My domain is: aseg-nettoyage.fr

I ran this command:

It produced this output: Could not obtain the current version of the Let’s Encrypt Terms of Service. Automatic renewals will be tried again during the next renewal attempt. Manual renewal can be attempted again at any time

My web server is (include version): Sophos UTM 9

The operating system my web server runs on is (include version):Linux for Sophos UTM 9

My hosting provider, if applicable, is:

I can login to a root shell on my machine (yes or no, or I don't know): yes

I'm using a control panel to manage my site (no, or provide the name and version of the control panel):
Sophos UTM 9
The version of my client is (e.g. output of certbot --version or certbot-auto --version if you're using Certbot):

rg305 · December 20, 2021, 1:32pm

Hi @unipac and welcome to the LE community forum

It sounds like the FW might be dropping its' own outbound requests.
Are there any FW logs that can be reviewed?

unipac · December 21, 2021, 9:57am

2021:12:21-10:56:02 www letsencrypt[10887]: E Renew certificate: URL was: https://acme-v02.api.letsencrypt.org/directory

2021:12:21-10:56:02 www letsencrypt[10887]: I Renew certificate: handling CSR REF_CaCsrCalendAseg2 for domain set [calendrier.aseg-nettoyage.fr]

2021:12:21-10:56:02 www letsencrypt[10887]: E Renew certificate: TOS_UNAVAILABLE: Could not obtain the current version of the Let's Encrypt Terms of Service

2021:12:21-10:56:02 www letsencrypt[10887]: I Renew certificate: sending notification WARN-603

2021:12:21-10:56:02 www letsencrypt[10887]: [WARN-603] Let's Encrypt certificate renewal failed accessing Let's Encrypt service

2021:12:21-10:56:02 www letsencrypt[10887]: I Renew certificate: handling CSR REF_CaCsrCalendAseg for domain set [calendar.aseg-nettoyage.fr]

2021:12:21-10:56:02 www letsencrypt[10887]: E Renew certificate: TOS_UNAVAILABLE: Could not obtain the current version of the Let's Encrypt Terms of Service

2021:12:21-10:56:02 www letsencrypt[10887]: I Renew certificate: sending notification WARN-603

2021:12:21-10:56:02 www letsencrypt[10887]: [WARN-603] Let's Encrypt certificate renewal failed accessing Let's Encrypt service

2021:12:21-10:56:02 www letsencrypt[10887]: I Renew certificate: execution failed

MikeMcQ · December 21, 2021, 12:08pm

The messages in the log are not very helpful.

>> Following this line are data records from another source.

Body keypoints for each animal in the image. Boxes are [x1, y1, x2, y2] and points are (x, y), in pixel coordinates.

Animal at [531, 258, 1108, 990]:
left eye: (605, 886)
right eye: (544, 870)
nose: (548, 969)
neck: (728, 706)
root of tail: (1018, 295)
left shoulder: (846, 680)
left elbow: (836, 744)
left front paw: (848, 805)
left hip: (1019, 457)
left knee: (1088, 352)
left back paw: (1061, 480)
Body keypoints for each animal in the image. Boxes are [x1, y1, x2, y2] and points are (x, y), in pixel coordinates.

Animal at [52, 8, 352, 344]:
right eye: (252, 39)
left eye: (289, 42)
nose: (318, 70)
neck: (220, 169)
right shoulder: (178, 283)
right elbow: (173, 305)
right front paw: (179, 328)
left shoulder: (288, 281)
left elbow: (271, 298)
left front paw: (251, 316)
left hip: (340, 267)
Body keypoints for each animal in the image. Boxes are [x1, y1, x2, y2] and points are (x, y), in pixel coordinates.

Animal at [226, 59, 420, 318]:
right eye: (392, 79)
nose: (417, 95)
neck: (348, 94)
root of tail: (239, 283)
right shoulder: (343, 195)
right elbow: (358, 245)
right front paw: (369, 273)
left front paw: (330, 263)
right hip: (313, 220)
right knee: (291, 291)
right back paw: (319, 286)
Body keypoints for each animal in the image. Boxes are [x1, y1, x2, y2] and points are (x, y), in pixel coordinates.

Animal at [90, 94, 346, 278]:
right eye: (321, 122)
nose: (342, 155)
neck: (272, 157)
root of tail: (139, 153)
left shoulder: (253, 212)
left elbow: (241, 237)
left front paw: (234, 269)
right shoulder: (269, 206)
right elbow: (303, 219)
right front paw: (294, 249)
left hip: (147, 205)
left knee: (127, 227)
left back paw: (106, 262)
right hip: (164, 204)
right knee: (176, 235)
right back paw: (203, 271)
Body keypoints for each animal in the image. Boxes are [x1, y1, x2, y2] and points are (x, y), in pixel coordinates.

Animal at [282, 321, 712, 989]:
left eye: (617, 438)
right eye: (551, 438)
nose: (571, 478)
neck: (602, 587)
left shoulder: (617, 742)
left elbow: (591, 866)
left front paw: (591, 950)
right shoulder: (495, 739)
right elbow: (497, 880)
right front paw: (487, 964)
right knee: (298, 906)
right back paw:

You may need to contact your Sophos UTM support to explain what network error caused the TOS to be unavailable.

I see your last successful cert was on Sept 30. On Oct 1 the Let's Encrypt servers started using a different certificate chain. Perhaps you need to refresh your LE certs in the Sophos like this person did:

system · January 20, 2022, 12:08pm

This topic was automatically closed 30 days after the last reply. New replies are no longer allowed.